The tragic death of 29-year-old Andrew Heys from Salford, Manchester, has raised significant concerns after a coroner ruled that his passing was linked to a devastating reaction to a Covid-19 booster vaccine he received in December 2021. Andrew developed a rare autoimmune condition known as Post-Vaccination Autoimmune Encephalopathy (PVAE) following the jab, which caused severe physical and mental health issues, including memory loss, seizures, insomnia, delusions, and paranoia. These symptoms were so debilitating that they were listed as contributing factors in his death, alongside drowning, after he fell into the Manchester Ship Canal on March 12, 2024. The coroner’s report highlighted the profound impact of the vaccine reaction on Andrew’s life and the circumstances surrounding his tragic end.

Andrew’s struggles began shortly after he received the Covid-19 booster vaccine in late 2021. The coroner’s investigation revealed that his reaction to the vaccine was “very badly” and led to the development of PVAE, a condition that progressively worsened over two years. The disease caused significant damage to his brain, leading to cognitive decline and severe mental health issues. The coroner, John Pollard, described the effects of the condition as “devastating” and emphasized how it completely altered Andrew’s quality of life. By the time of his death, the combination of his physical and mental struggles had become unbearable, ultimately leading to his decision to end his life.

On the day of his death, Andrew made a desperate call to the emergency services, dialing 999 in the early hours of the morning. However, the call was problematic due to poor signal strength, and Andrew, feeling defeated, told the handler, “forget it,” before hanging up. Moments later, he climbed over the bridge parapet and fell into the Manchester Ship Canal, where he drowned. His body was not found for four days. The coroner’s inquest later revealed critical failures in the handling of Andrew’s emergency call. The 999 operator, an on-call locum GP working for the out-of-hours service BARDOC, was unable to hear Andrew clearly due to the weak connection. Instead of transferring the call to the Ambulance Service, as protocols required, the GP closed the call. This oversight meant that Andrew’s plea for help went unresponded to, and he was left to face his final moments alone.

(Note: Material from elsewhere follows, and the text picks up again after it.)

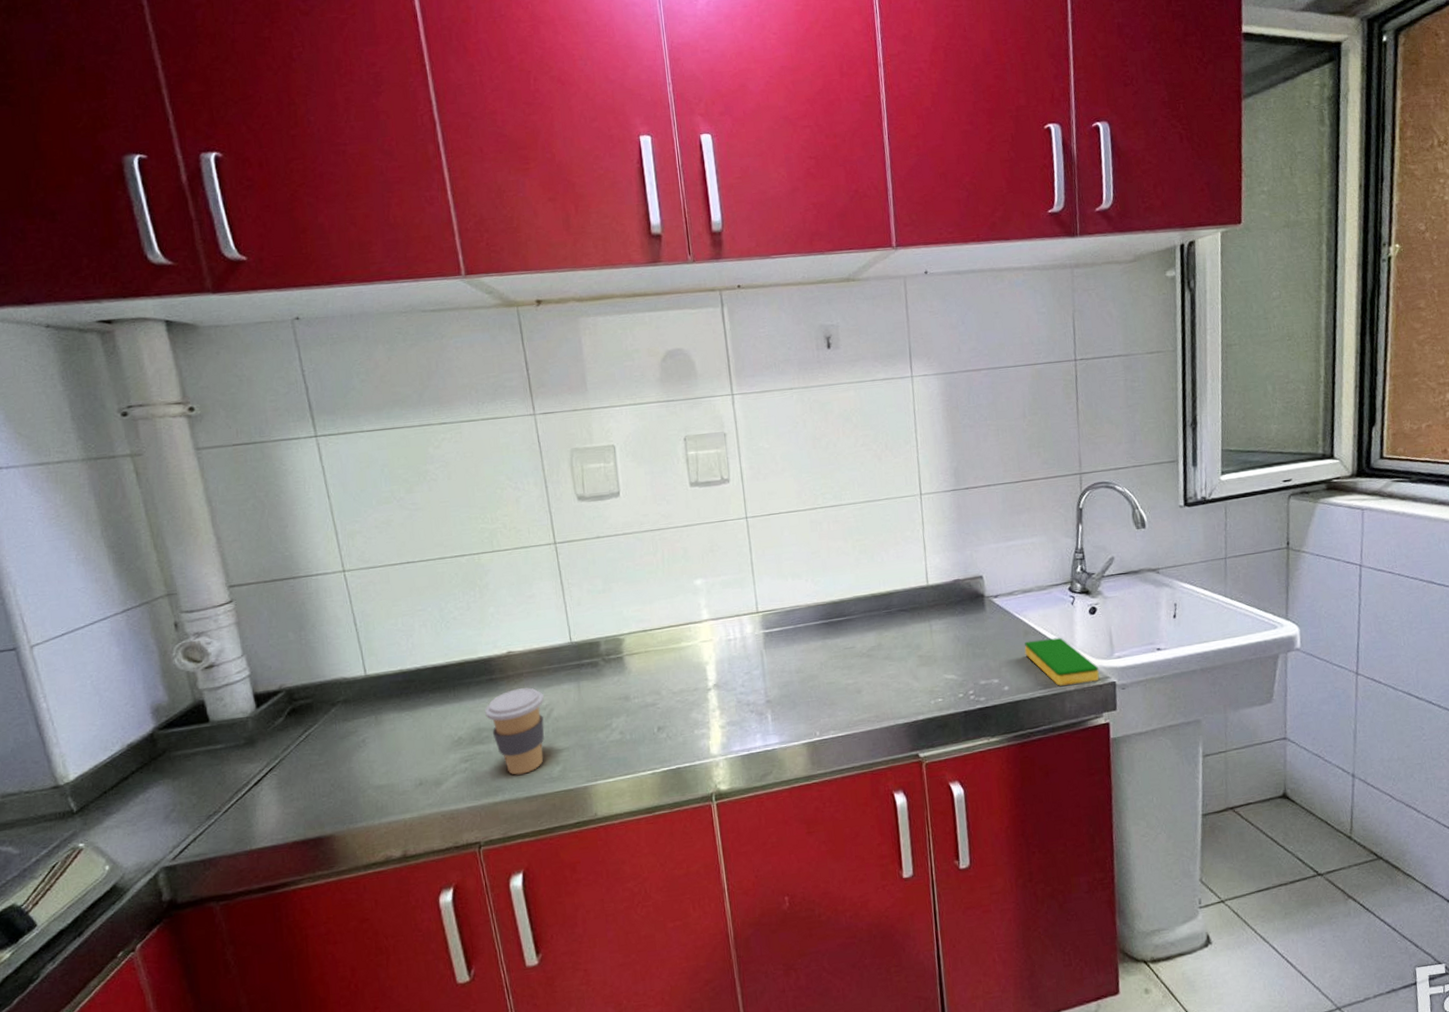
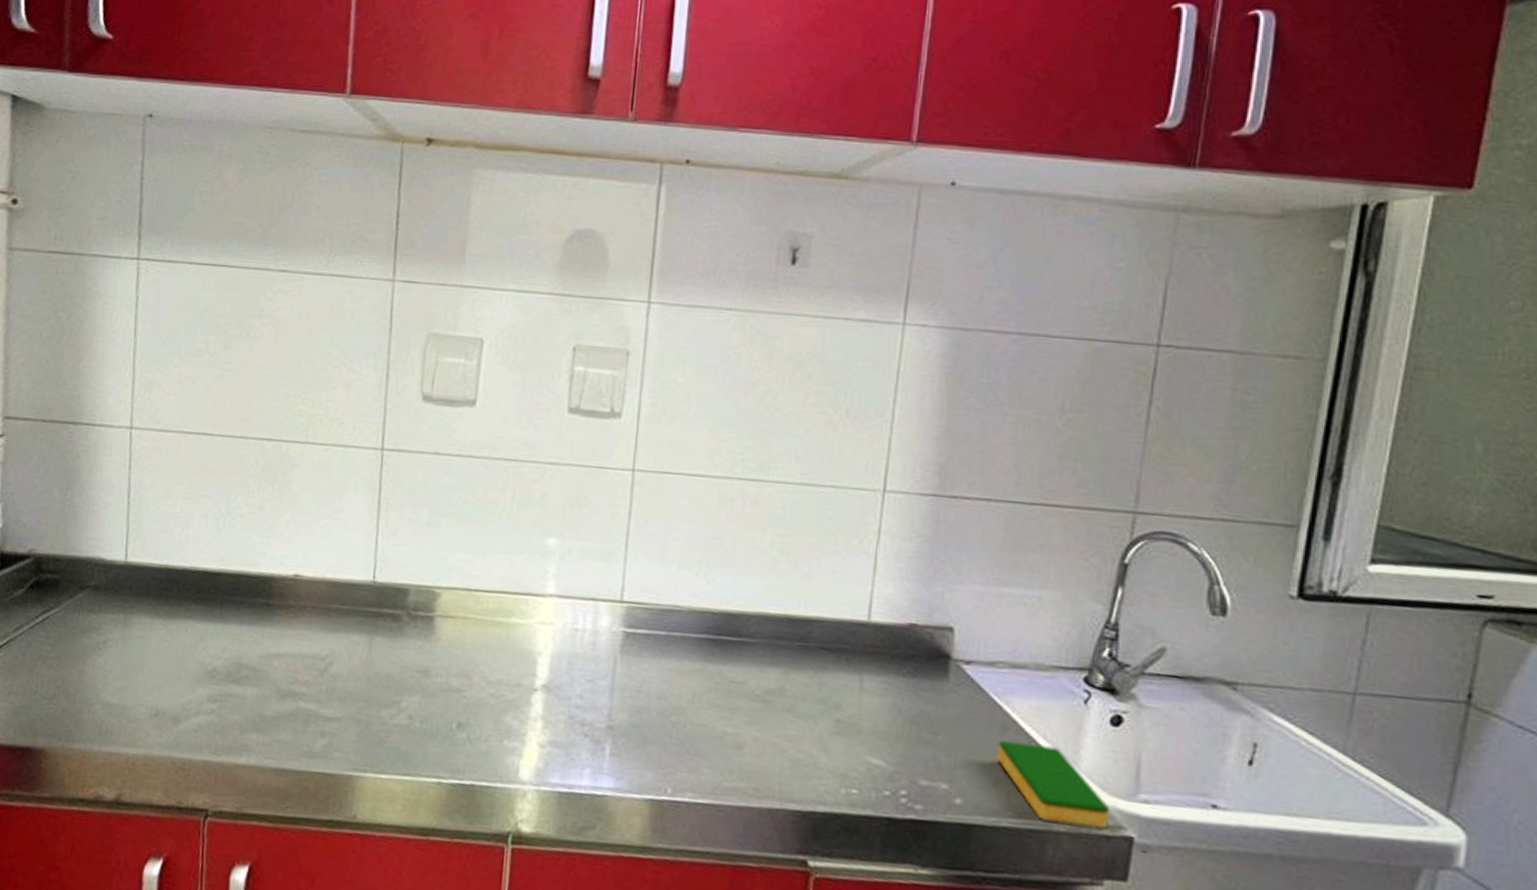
coffee cup: present [485,687,545,775] -> none [250,624,326,738]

The inquest also exposed broader systemic issues within the healthcare system, particularly regarding the lack of proper training and the inability of healthcare professionals to access patient records across different IT systems. The GP who handled Andrew’s call admitted that she had never been trained on how to follow the correct pathways for emergency situations, leading to the critical error. Furthermore, she expressed confusion about accessing Andrew’s GP records, highlighting a common issue where healthcare providers cannot share patient data effectively. The coroner criticized this failure, calling it a “common complaint” that one health professional cannot access records held by another. He emphasized the urgent need for better integration of NHS IT systems to prevent such lapses in the future.

The coroner’s findings have sparked concerns about the safety and efficacy of Covid-19 vaccines, though it is important to note that severe reactions like Andrew’s are extremely rare. The coroner’s report stressed that while most people experience mild or no side effects from the Covid-19 vaccines, Andrew’s case served as a stark reminder of the potential risks associated with any medical intervention. The inquest also shed light on the urgent need for improved mental health support for individuals experiencing adverse reactions to vaccines, as well as better training and resources for healthcare professionals handling emergencies.

In response to the findings, the coroner issued a Prevention of Future Deaths report, urging the Department of Health and Social Care and BARDOC to address the systemic failures that contributed to Andrew’s death. The report called for mandatory training for healthcare professionals on emergency protocols and better integration of patient records across NHS systems. Andrew’s story serves as a poignant reminder of the complexities of medical interventions and the critical need for a more cohesive and responsive healthcare system. His legacy, though marked by tragedy, may help prevent similar incidents in the future and ensure that no one else faces the same desperate circumstances he endured.